The British Grand Prix may have to leave Silverstone in 2020 due to "potentially ruinous" costs, the circuit's owners have revealed.
In a letter published by ITV News on Thursday, the president of the British Racing Drivers' Club (BRDC) warned the organisation's members about the viability of the race.
"The board is considering whether we should give notice before the 2017 BGP (British Grand Prix) of our intention to exercise the break clause in the BGP contract at the end of 2019," John Grant wrote.
"We have to protect our club against the potentially ruinous risk of a couple of bad years."
This year's British Grand Prix, scheduled to take place in July, will go ahead as planned.
Silverstone first staged the race in 1950 and has hosted it continually since 1987, but despite attracting 139,000 spectators last year, it has recorded a deficit in the last two years.
According to the terms of the current contract, a 17-year deal signed in 2009, Silverstone paid almost £18 million ($22.2 million, 21 million euros) for the right to stage the 2016 race.
The figure rises by five percent every year.
The BRDC keeps the funds raised by ticket sales and a proportion of hospitality money, but receives nothing from television rights or sponsorship.
F1 supremo Bernie Ecclestone said two other circuits have expressed an interest in staging the British Grand Prix.
"If they want to activate a break clause, there is nothing we can do," he told ITV News.

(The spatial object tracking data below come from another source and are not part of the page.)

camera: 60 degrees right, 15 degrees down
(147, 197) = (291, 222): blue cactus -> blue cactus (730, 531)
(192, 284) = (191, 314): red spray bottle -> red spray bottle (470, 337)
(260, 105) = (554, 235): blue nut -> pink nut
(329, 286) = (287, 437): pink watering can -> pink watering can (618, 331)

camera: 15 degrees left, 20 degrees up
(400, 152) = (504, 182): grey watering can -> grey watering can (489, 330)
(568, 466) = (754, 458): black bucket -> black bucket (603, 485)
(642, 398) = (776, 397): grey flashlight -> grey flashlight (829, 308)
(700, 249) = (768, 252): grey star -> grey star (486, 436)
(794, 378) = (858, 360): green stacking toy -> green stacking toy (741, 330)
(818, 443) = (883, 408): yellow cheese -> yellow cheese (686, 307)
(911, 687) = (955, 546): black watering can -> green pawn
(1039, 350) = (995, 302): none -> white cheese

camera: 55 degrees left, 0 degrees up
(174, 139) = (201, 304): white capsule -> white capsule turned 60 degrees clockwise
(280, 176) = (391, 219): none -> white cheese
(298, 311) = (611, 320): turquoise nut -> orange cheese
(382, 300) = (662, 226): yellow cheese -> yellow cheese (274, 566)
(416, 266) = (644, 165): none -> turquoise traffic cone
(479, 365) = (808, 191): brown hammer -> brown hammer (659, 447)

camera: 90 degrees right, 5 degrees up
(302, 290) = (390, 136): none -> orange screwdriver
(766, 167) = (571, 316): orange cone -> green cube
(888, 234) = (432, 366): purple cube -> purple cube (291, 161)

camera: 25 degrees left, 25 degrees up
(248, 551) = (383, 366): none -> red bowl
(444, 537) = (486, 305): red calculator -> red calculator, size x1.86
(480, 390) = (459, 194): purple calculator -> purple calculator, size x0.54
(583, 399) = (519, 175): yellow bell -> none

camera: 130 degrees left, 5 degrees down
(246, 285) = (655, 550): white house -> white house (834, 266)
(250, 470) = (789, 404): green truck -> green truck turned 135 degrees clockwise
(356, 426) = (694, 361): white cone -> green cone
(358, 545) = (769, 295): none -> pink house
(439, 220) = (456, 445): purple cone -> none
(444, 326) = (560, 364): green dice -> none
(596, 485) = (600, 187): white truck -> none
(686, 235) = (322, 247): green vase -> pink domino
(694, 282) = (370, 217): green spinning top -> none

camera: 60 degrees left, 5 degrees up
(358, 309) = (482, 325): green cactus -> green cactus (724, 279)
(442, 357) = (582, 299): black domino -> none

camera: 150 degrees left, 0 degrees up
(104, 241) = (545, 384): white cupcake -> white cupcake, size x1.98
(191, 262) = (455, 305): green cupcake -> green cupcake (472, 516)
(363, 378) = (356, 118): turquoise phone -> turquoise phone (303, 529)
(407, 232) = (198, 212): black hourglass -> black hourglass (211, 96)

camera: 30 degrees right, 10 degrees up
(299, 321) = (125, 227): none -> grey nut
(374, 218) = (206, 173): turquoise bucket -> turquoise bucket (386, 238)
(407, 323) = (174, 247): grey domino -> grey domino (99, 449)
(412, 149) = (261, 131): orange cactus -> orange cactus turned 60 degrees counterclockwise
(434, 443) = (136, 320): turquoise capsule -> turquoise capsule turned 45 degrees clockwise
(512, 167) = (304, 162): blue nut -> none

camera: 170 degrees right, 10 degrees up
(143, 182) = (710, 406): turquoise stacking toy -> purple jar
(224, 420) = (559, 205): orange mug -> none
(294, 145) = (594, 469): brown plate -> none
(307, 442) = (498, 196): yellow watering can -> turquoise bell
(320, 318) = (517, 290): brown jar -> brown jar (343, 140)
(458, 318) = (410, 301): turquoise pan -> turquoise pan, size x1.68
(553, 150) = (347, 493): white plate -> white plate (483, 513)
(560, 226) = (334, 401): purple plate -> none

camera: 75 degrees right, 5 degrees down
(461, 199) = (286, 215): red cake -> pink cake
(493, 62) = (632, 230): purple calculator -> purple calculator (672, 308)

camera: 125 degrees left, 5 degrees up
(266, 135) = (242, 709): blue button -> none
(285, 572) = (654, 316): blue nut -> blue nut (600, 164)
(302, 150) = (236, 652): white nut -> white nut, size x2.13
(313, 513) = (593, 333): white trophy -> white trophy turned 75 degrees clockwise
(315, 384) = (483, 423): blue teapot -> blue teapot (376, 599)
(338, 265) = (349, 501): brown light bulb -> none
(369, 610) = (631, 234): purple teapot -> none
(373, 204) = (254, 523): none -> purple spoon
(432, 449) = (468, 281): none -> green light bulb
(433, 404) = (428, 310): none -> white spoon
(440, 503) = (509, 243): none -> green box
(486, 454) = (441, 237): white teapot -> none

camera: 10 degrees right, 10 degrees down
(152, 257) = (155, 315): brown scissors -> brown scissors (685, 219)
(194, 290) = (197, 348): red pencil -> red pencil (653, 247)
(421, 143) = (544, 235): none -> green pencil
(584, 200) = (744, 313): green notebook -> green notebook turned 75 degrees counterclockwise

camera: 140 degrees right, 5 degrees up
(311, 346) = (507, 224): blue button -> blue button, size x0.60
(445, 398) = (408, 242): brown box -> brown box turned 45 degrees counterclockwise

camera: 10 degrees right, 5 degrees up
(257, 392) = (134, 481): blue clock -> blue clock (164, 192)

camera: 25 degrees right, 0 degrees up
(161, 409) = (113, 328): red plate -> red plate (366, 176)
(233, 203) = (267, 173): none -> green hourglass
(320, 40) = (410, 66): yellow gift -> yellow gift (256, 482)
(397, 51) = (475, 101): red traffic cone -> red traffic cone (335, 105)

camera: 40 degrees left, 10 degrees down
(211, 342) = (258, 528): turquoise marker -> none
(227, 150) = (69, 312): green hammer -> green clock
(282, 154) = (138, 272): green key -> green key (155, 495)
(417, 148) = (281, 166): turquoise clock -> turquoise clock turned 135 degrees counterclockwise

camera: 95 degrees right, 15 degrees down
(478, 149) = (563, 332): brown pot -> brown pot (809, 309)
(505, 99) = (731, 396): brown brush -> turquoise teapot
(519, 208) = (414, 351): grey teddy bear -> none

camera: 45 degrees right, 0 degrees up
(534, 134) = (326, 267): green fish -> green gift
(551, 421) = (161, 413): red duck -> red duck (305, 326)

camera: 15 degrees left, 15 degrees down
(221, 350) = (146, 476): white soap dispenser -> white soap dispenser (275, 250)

"Two other tracks have contacted us and we are keen to keep a British Grand Prix. There is no doubt about it, we want to have one. As far as Silverstone is concerned, it's not in our hands."
Ecclestone attempted to move the race to Donington in 2009, but the move fell through.
Silverstone is located in the historic cradle of F1 in Britain.
Force India, Haas, Mercedes, Manor, Red Bull Racing, Renault and Williams are either based or have facilities near Silverstone, which is situated north of London between Northampton and Milton Keynes.